The latest plan calls instead for 229 units — all of them detached, single-family homes — on 24 acres, and no golf course, company co-owner Mark Handel said in a statement.
The homes are all slated to be 2,200-square-foot, two-story, four-bedroom homes.
Proposed development of the property is hotly contested by the Verdugo Hills Golf Course Committee, an activist group that formed in March whose mission is to preserve the course.
"Bottom line is we want that property for the community," committee leader Richard Toyon said.
The more than 40-year-old course has long been an affordable recreational opportunity to residents of Los Angeles, Glendale and unincorporated Los Angeles County, Toyon said.
The Verdugo Hills Golf Course Committee wants the cities of Los Angeles and Glendale, Los Angeles County and the Santa Monica Mountains Conservancy to explore whether they could negotiate a shared purchase of the property from MWH Development Corp.
More than 1,500 residents have signed a petition committee members are circulating in support of the proposed cross-jurisdictional golf course purchase, Toyon said.
Los Angeles City Councilwoman Wendy Greuel and Los Angeles County Supervisor Michael Antonovich have both expressed support for the idea, but potential funding sources have not been named.

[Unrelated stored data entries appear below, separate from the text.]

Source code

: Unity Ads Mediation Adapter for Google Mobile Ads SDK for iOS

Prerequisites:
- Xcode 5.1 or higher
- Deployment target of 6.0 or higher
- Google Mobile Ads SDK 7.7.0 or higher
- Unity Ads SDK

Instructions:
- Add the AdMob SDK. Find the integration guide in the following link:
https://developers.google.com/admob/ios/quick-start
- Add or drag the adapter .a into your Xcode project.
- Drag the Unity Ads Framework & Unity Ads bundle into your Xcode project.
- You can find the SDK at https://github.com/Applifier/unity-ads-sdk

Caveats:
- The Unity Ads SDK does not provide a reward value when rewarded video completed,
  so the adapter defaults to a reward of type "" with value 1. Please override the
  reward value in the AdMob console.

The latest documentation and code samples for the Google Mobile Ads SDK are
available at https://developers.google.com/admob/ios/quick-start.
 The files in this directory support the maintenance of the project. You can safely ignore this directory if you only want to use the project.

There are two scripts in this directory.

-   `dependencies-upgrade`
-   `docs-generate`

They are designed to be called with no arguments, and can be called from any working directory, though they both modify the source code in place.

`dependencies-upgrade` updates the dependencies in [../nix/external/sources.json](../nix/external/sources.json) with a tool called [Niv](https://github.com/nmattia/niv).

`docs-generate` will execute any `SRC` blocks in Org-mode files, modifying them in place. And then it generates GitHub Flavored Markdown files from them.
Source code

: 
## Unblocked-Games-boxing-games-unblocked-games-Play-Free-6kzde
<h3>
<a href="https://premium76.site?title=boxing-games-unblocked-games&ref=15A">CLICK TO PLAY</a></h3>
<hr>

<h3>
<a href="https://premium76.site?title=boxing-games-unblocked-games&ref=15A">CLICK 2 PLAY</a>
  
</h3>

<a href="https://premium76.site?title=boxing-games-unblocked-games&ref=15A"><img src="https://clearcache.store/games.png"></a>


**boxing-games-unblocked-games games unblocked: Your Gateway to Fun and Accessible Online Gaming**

MWH Development Corp.'s plan for the property is likely to require a zone change, but the project does seem to comply with the city of Los Angeles' general plan, said Dale Thrush, planning director to Greuel.
Existing zoning of the property calls for low- and medium-density residential development, which typically allows only up to one lot per two acres, Thrush said.
But the city's general plan, which trumps zoning ordinances, allows up to 30 units per acre on the portion of the property that includes the golf course, he said.